Page-level text extractions
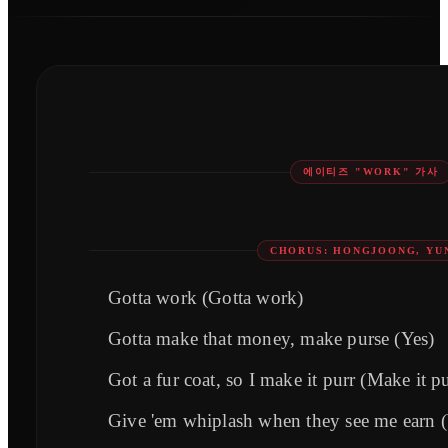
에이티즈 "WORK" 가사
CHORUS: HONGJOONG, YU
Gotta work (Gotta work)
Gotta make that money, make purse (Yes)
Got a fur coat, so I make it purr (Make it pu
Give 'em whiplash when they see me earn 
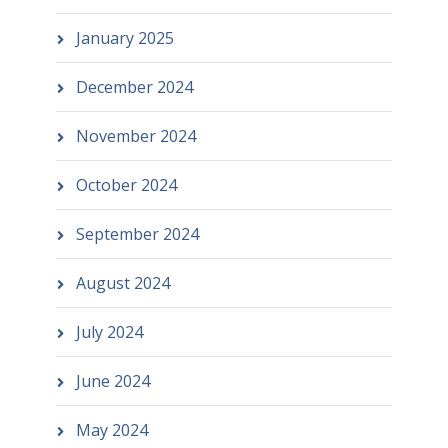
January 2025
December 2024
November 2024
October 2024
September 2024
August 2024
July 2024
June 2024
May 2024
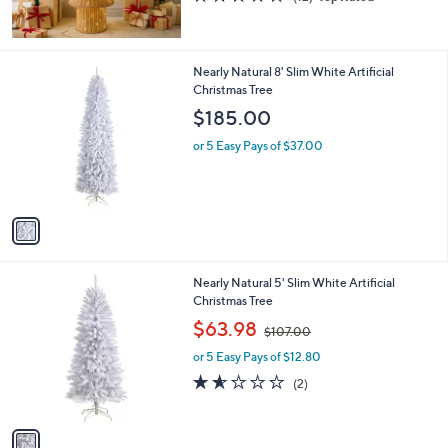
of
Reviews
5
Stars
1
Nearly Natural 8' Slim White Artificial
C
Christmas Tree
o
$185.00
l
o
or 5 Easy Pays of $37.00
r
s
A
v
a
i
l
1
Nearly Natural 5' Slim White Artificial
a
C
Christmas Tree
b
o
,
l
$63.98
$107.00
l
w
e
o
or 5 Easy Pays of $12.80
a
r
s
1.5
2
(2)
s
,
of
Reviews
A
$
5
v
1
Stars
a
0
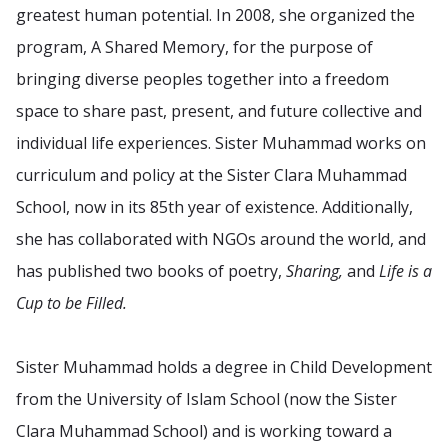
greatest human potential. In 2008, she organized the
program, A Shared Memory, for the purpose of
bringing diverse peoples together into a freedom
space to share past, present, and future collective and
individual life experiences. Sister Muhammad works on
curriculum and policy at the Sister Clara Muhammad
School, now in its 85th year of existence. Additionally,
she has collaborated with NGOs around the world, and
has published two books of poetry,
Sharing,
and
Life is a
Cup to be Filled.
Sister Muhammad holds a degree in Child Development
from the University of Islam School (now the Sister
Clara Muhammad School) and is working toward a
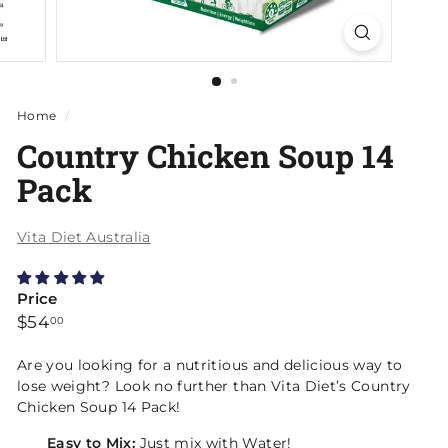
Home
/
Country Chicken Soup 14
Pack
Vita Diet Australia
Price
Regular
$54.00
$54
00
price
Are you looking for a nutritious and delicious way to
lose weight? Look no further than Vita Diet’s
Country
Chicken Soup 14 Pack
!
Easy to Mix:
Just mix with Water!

==

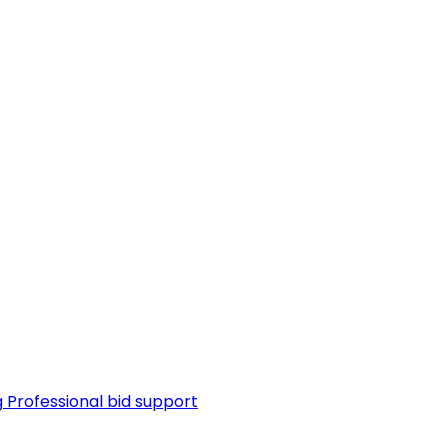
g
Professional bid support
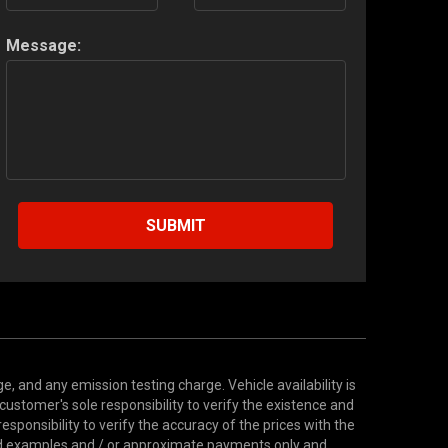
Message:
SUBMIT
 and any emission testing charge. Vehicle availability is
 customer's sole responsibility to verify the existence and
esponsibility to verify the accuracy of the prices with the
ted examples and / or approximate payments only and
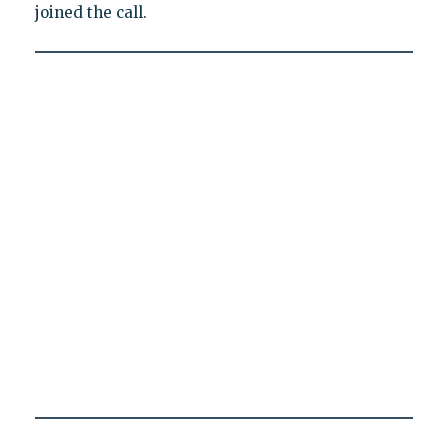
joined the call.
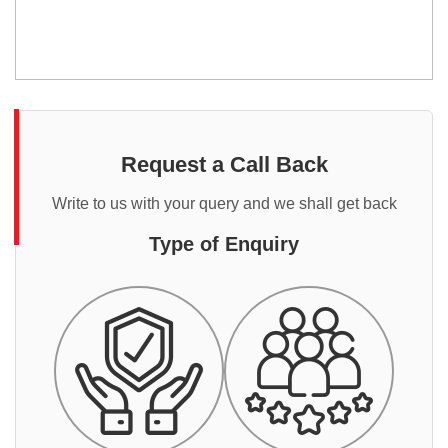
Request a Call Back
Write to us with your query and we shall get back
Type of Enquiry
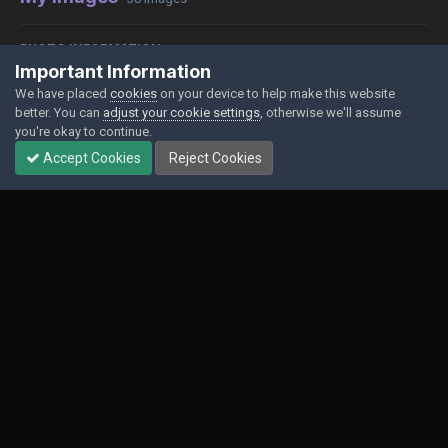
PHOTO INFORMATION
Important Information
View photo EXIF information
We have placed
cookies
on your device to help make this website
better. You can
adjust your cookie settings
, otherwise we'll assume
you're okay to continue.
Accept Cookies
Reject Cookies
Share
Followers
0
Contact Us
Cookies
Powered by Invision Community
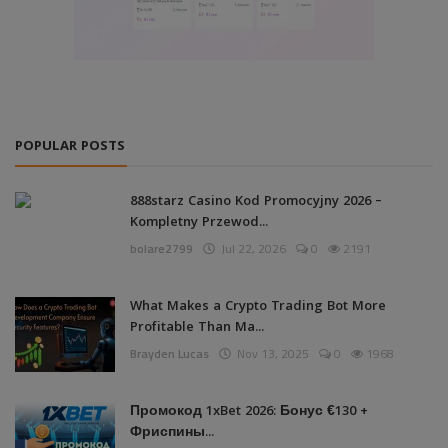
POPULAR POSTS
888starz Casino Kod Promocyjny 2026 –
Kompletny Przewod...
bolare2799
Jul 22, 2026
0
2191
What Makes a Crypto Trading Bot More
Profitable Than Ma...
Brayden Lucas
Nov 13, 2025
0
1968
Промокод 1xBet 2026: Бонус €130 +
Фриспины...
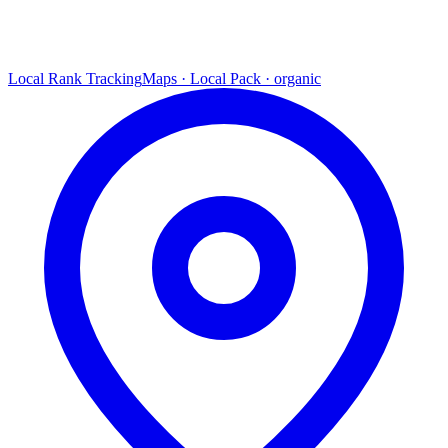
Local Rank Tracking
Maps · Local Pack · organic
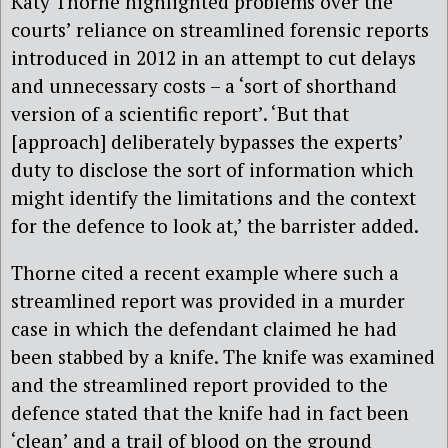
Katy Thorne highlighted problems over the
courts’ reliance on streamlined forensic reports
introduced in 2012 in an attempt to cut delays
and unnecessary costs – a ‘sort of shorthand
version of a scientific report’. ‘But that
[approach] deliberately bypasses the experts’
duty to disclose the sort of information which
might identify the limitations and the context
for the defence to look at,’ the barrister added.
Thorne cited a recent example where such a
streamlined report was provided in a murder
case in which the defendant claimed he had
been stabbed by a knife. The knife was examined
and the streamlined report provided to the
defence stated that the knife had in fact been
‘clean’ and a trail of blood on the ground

---

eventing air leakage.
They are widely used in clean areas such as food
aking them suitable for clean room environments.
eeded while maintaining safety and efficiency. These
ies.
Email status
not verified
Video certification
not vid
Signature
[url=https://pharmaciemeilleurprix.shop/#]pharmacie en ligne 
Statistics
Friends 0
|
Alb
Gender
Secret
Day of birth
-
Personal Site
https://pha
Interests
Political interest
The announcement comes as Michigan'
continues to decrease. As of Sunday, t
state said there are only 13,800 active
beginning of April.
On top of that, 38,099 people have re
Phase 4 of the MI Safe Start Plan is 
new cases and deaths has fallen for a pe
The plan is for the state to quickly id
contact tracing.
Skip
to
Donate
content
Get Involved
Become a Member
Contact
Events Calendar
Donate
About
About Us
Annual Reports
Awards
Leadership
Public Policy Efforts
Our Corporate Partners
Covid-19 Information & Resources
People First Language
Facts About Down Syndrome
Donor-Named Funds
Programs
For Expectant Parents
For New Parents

* _About this task_
Wherever a line of the data above contains "Pays", copy that line.

* _Task solution_
or 5 Easy Pays of $37.00
or 5 Easy Pays of $12.80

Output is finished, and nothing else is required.